Wikidata Concepts Monitor: usage numbers have shrunk considerably within a week
Closed, ResolvedPublic

Description

My adminbot protects "highly used item pages" in Wikidata per policy, based on input from https://analytics.wikimedia.org/published/datasets/wmde-analytics-engineering/wdcm/etl/wdcm_topItems.csv. During the past update of that report (2021-06-07, 18:55), usage numbers have shrunk considerably so that the number of items with usage numbers greater than 500 have decreased from ~29867 to ~18896 within a week (-37%). Safety measures in my bot code prevented the bot from removing ~11.000 existing page protections for now.

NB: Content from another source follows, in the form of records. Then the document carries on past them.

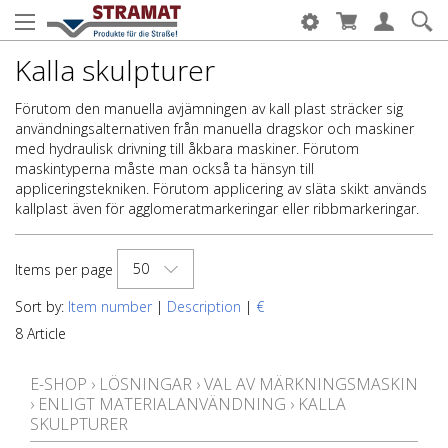
Kalla skulpturer
Förutom den manuella avjämningen av kall plast sträcker sig
användningsalternativen från manuella dragskor och maskiner
med hydraulisk drivning till åkbara maskiner. Förutom
maskintyperna måste man också ta hänsyn till
appliceringstekniken. Förutom applicering av släta skikt används
kallplast även för agglomeratmarkeringar eller ribbmarkeringar.
50
Items per page
Sort by:
Item number
|
Description
|
€
8 Article
E-SHOP
›
LÖSNINGAR
›
VAL AV MÄRKNINGSMASKIN
›
ENLIGT MATERIALANVÄNDNING
›
KALLA
SKULPTURER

Is this some sort of a bug that led to an incomplete report, or has something been changed in the way how "item usage" is being determined?

Event Timeline

GoranSMilovanovic triaged this task as High priority.

@MisterSynergy

Please share the previous version of wdcm_topItems.csv here. I am on it. Highest priority. Thank you for catching this.

In fread(paste0("shardTables_", i, ".tsv"), sep = "\t") :
  File 'shardTables_4.tsv' has size 0. Returning a NULL data.table.

from the WDCM_Sqoop_Clients.R log; s4 is Commons - ?
But then it seems that even more is missing. Will parse the sqoop module log.

Notes:

  • the latest sqoop run ended on 2021-06-07 06:19:55;
  • the next one is scheduled from stat1004's crontab to start on 2021-06-14 00:00:00.

The most probable next step following the analysis in SQL/MariaDB directly:

  • run a manual update of the WDCM sqoop module; monitor.

@MisterSynergy

Please share the previous version of wdcm_topItems.csv here. I am on it. Highest priority. Thank you for catching this.

I don't have any previous versions available, just the current one. The Python bot script saves a local copy of the current toplist.csv file by overwriting the previous old revision and loads it then to a pandas DataFrame which is subsequently being evaluated. Pretty straigtforward and in fact rather simple; notably, nothing went wrong in the latest run, or has changed since the previous successful run.

@MisterSynergy Thank you. No worries, I will figure this out from the WDCM sqoop logs. Sooner or later.

@MisterSynergy

  • running a manual update of the WDCM sqoop module now;
  • monitoring.

Monitoring Sqoop procedures from Core MediaWiki databases to goransm.wdcm_clients_wb_entity_usage in the DataLake:

  • Shard 1 (enwiki only): completed;
  • Shard 2: still running, no problems detected thus far.
  • Shard 3: has many wikies (> 800), to be run last;
  • Shard 4: Commons (possible problem).
  • and then testing consecutively Shards 5 - 8 (Wikidata).
  • Sqoop Shard 4 running now (Commons): in comparison to what was observed from the WDCM Sqoop Clients Log in T284850#7152935, I see no problem in relation to Commons anymore: the Commons database is found, and its wbc_entity_usage table is being sqooped with no problems right now. But then - what went wrong during the previous update?
  • Monitoring.

@MisterSynergy

  • full manual update of the WDCM Sqoop procedure is now completed;
  • 876 partitions (wiki_db) are present in the Data Lake, which means that everything should be fine,
  • except for if something changed in the per wiki wbc_entity_usage table.

Next steps:

  • a full WDCM system update is scheduled for today, 16:00 UTC;
  • it will take several hours, and then
  • we can take a look at the datasets and dashboards to make sure the data are now complete.

@MisterSynergy Could you please check the wdcm_topItems.csv dataset now and let me know if it looks alright?

@MisterSynergy Could you please check the wdcm_topItems.csv dataset now and let me know if it looks alright?

Yes, it looks pretty much as previously right now, so I'm happy with it.